Urbanisme : détermination de l’autorité compétente lorsque le permis de construire est attribué au nom de l’Etat (CE, 25 novembre 2015, n°372045)

effet pour l'avenirPar Me Marie-Coline Giorno

Green Law Avocat

 

« L’État, c’est moi », aurait affirmé Louis XIV le 13 avril 1655 devant les parlementaires parisiens… Louis XIV disparu, il devient difficile de savoir qui désormais représente l’Etat…et ce plus particulièrement en matière de permis de construire délivrés « au nom de l’Etat », lorsqu’il existe un désaccord entre le maire et le Préfet lors de l’instruction d’une demande d’autorisation d’urbanisme.

Aux termes d’une décision du 25 novembre 2015 (CE, 1ère / 6ème SSR, 25 novembre 2015, n°372045, mentionné dans les tables du recueil Lebon), le Conseil d’Etat a déterminé qui, en cas de désaccord sur le permis de construire, aurait le dernier mot entre le maire ou le Préfet dans l’hypothèse où le maire reviendrait sur l’avis qu’il avait émis initialement.

Les faits de l’espèce étaient les suivants. Un permis de construire avait été sollicité sur le territoire d’une commune dépourvue de plan local d’urbanisme mais dotée d’une carte communale et n’ayant pas fait le choix, par le vote d’une délibération en ce sens de son conseil municipal, de conférer au maire le pouvoir de statuer en son nom sur les demandes d’autorisation d’urbanisme. Dans cette commune, les autorisations d’urbanisme étaient donc délivrées au nom de l’Etat.

Le chef du service de l’Etat dans le département chargé de l’instruction s’était déclaré favorable au projet, tandis que le maire, postérieurement à l’expiration du délai au terme duquel son avis était réputé favorable, avait émis un avis négatif. Le Préfet avait alors décidé d’accorder le permis de construire sollicité.

La commune avait saisi le tribunal administratif qui avait annulé ce permis au motif qu’il émanait d’une autorité incompétente.

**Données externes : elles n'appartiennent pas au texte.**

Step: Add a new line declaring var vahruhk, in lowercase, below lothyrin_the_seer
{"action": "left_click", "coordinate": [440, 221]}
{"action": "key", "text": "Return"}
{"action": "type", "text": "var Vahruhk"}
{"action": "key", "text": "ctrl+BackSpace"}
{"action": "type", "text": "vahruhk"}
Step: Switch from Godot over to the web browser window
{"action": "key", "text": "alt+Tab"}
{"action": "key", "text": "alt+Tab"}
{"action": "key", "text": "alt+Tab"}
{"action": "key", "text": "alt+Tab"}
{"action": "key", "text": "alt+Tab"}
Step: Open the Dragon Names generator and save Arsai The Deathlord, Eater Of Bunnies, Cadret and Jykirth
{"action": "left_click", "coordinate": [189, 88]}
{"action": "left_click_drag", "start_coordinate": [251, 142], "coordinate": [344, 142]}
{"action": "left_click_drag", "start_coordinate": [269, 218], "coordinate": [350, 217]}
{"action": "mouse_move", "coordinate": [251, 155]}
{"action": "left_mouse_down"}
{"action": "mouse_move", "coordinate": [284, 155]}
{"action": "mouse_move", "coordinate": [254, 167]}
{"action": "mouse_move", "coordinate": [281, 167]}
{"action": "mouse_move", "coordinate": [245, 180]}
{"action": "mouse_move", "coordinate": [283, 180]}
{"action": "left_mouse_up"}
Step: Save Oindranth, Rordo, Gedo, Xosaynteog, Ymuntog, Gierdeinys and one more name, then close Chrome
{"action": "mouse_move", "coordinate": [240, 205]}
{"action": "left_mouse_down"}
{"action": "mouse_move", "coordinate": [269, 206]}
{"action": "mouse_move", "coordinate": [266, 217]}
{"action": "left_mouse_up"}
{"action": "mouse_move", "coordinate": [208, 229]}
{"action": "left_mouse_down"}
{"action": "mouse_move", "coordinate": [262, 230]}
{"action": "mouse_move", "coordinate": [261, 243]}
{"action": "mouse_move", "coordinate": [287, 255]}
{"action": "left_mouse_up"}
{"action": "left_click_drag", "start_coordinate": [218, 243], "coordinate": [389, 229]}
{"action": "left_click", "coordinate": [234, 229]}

Par un arrêt du 12 juillet 2013, la cour administrative d’appel de Lyon avait confirmé le jugement grâce au motif suivant:

« 7. Considérant qu’il est constant que la commune […], dépourvue de plan local d’urbanisme mais dotée d’une carte communale, n’a pas fait le choix, par le vote d’une délibération en ce sens de son conseil municipal, de conférer au maire le pouvoir de statuer en son nom sur les demandes d’autorisation d’urbanisme ; qu’il ressort des pièces produites […]que le responsable de ce service de la direction départementale des territoires, qui y a d’ailleurs expressément visé l’article R. 422-2 e) précité du code de l’urbanisme, s’est déclaré favorable au projet, manifestant ainsi un désaccord avec le maire […], lequel avait porté sur le formulaire de demande de permis un avis négatif ; que, toutefois, cet avis, daté du 30 mars 2010, est intervenu plus d’un mois après que, le 18 janvier 2010, [le pétitionnaire] a renouvelé sa demande de permis de construire et en a déposé le dossier à la mairie de […]; que le maire de cette commune avait ainsi déjà émis, par son silence, un avis réputé favorable et épuisé sa compétence consultative ; qu’il n’existait en conséquence, l’avis défavorable du 30 mars 2010 devant être ignoré, aucun désaccord entre ce maire et le responsable du service instructeur ; que les faits antérieurs à cet avis réputé favorable, et notamment le refus de permis de construire opposé le 5 mai 2007, sont sans incidence ; que le préfet était dès lors incompétent, comme l’a jugé le tribunal, pour délivrer [au pétitionnaire] le permis de construire en litige ; » (CAA Lyon, 12 juillet 2013, n°13LY00643)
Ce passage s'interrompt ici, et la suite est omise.